We have already solved this partial differential equation and the general solution was:
\(\displaystyle u(r,\theta) = \sum_{n=0}^{\infty}A_nr^nP_n(\cos \theta)\)
The difference between this problem and the last one is that one of the boundary conditions is different. Let us apply it.
\(\displaystyle u'\left(r,\frac{\pi}{2}\right) = \sum_{n=0}^{\infty}A_nr^nP'_n\left(\cos \frac{\pi}{2}\right) = \sum_{n=0}^{\infty}A_nr^nP'_n(0) = 0\)
We know that \(\displaystyle A_n \neq 0\) and \(\displaystyle r^n \neq\), so it must be \(\displaystyle P'_n(0) = 0\).
We want to know when is the derivative of the Legendre function is zero. Let us find the first \(\displaystyle 5\) Legendre functions.
\(\displaystyle P_0(x) = 1\)
\(\displaystyle P_1(x) = x\)
\(\displaystyle P_2(x) = \frac{1}{2}(3x^2 - 1)\)
\(\displaystyle P_3(x) = \frac{1}{2}(5x^3 - 3x)\)
\(\displaystyle P_4(x) = \frac{1}{8}(35x^4-30x^2 + 3)\)
Let us take their derivatives at \(\displaystyle x = 0\).
\(\displaystyle P'_0(0) = 0\)
\(\displaystyle P'_1(0) = 1\)
\(\displaystyle P'_2(0) = 0\)
\(\displaystyle P'_3(0) = -\frac{3}{2}\)
\(\displaystyle P'_4(0) = 0\)
This pattern tells us that the derivative of the Legendre function is zero when \(\displaystyle n\) is even, that is when \(\displaystyle n = 0, 2, 4, \cdots\).
Or
\(\displaystyle 2n, \ \ \ n = 0, 1, 2, \cdots\)
Then, the general solution becomes:
\(\displaystyle u(r,\theta) = \sum_{n=0}^{\infty}A_{2n}r^{2n}P_{2n}(\cos \theta)\)
Now we can apply the second boundary condition which will help us find the constant \(\displaystyle A_{2n}\).
\(\displaystyle u(c,\theta) = f(\theta) = \sum_{n=0}^{\infty}A_{2n}c^{2n}P_{2n}(\cos \theta)\)
\(\displaystyle \int_{0}^{\pi} f(\theta)P_{2n}(\cos \theta) \sin \theta \ d\theta = \sum_{n=0}^{\infty}A_{2n}c^{2n}\int_{0}^{\pi}P_{2n}(\cos \theta)P_{2n}(\cos \theta) \sin \theta \ d\theta\)

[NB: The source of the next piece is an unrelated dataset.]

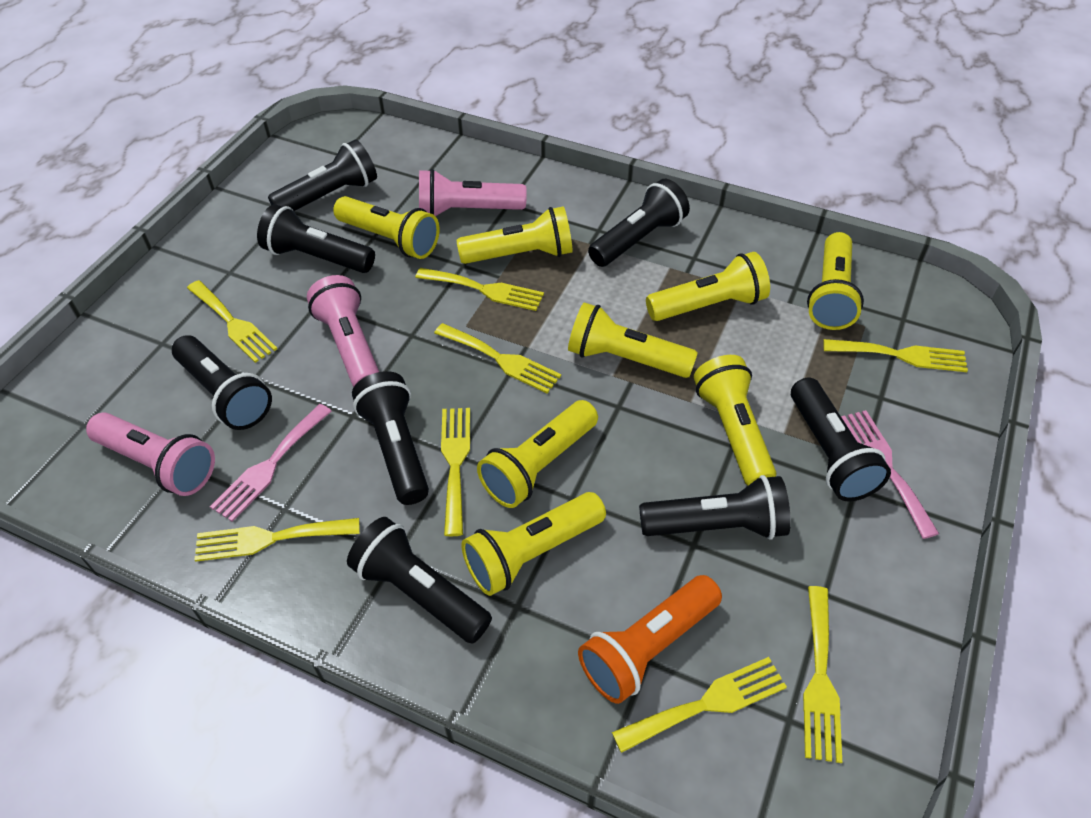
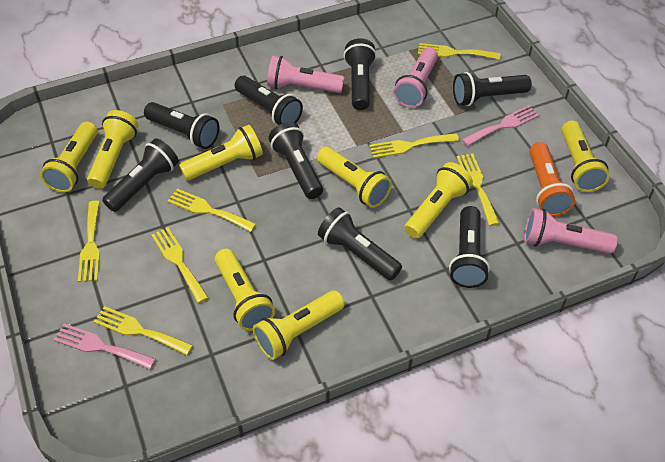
yellow fork: [187,280,277,363] [195,518,360,562] [415,268,544,311] [434,323,561,393] [441,408,470,536] [612,657,787,753] [803,586,842,763] [823,339,968,372] = 8 -> [78,201,100,282] [93,306,193,355] [151,227,208,303] [168,189,256,232] [369,133,459,158] [418,43,500,60] [457,154,500,226] = 7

\(\displaystyle \int_{0}^{\pi} f(\theta)P_{2n}(\cos \theta) \sin \theta \ d\theta = \sum_{n=0}^{\infty}A_{2n}c^{2n}\int_{0}^{\pi}P^2_{2n}(\cos \theta) \sin \theta \ d\theta\)
\(\displaystyle \int_{0}^{\pi} f(\theta)P_{2n}(\cos \theta) \sin \theta \ d\theta = \sum_{n=0}^{\infty}A_{2n}c^{2n}\frac{2}{2(2n) + 1}\)
This gives:
\(\displaystyle A_{2n} = \frac{4n + 1}{2c^{2n}}\int_{0}^{\pi} f(\theta)P_{2n}(\cos \theta) \sin \theta \ d\theta\)
Properties of Legendry function:
\(\displaystyle \bold{1.}\) When \(\displaystyle n\) is even, \(\displaystyle P_n(x)\) is even.
\(\displaystyle \bold{2.}\) When \(\displaystyle n\) is odd, \(\displaystyle P_n(x)\) is odd.
In calculus, we have learnt that \(\displaystyle \int_{-1}^{1} = 2\int_{0}^{1}\) when the function is even. This means that \(\displaystyle \int_{0}^{\pi} = 2\int_{0}^{\frac{\pi}{2}}\).
Then,
\(\displaystyle A_{2n} = \frac{4n + 1}{c^{2n}}\int_{0}^{\frac{\pi}{2}} f(\theta)P_{2n}(\cos \theta) \sin \theta \ d\theta\)
The final solution is:
\(\displaystyle u(r,\theta) = \sum_{n=0}^{\infty}A_{2n}r^{2n}P_{2n}(\cos \theta)\)
where \(\displaystyle A_{2n}\) as mentioned above.